Y finalmente, el art. 1117 consagra que la nulidad que apareja el dolo no se produce de pleno derecho, sino que habilita una acción de nulidad o rescisión. Pero, ¿en qué consiste el dolo? Los redactores guardaron silencio, lo que ha empujado a no pocos tratadistas a precisar su alcance como vicio de la voluntad.
Marcel Planiol y Georges Ripert consideran que “el engaño puramente verbal, sin ninguna maniobra que la acompañe, es suficiente para constituir un dolo”. Eugene Gaudemet, de su lado, expresa que “Basta una simple mentira, sin maniobras”. Y más recientemente, Francesco Galcano, en otro esfuerzo por delimitar conceptualmente la referida figura jurídica, expresa que “son engaños de que se ha valido un contratante sin los cuales la otra parte no habría contratado”.

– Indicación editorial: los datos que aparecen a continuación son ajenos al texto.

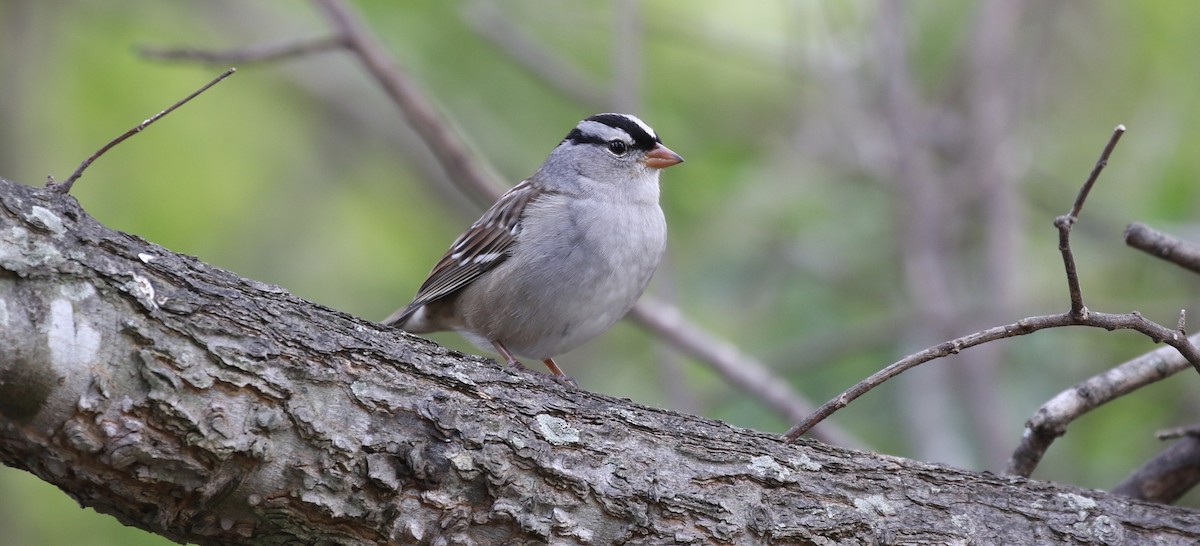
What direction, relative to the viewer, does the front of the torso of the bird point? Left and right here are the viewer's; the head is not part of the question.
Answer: facing the viewer and to the right of the viewer

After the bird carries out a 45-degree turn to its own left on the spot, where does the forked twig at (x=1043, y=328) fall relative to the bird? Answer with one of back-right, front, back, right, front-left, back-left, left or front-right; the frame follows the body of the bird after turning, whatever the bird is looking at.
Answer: front-right

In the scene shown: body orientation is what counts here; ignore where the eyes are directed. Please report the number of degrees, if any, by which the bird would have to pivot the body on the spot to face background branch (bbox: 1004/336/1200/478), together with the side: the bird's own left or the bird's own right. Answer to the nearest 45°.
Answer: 0° — it already faces it

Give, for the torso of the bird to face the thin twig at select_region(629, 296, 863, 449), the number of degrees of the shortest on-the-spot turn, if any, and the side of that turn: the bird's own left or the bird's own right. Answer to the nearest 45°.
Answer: approximately 90° to the bird's own left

No se trata, como erróneamente se cree, de un acto ilícito o fraudulento, sino de una artimaña deliberadamente empleada para atraer el consentimiento de la contraparte contractual. Si induce a la celebración misma del contrato, el dolo es principal, y si carece de esa virtualidad compulsiva, influyendo apenas en las condiciones de un negocio que la víctima estaba dispuesta a llevar a cabo, es incidental. Lo importante, sin embargo, es que en ambos casos apareja la nulidad del acto.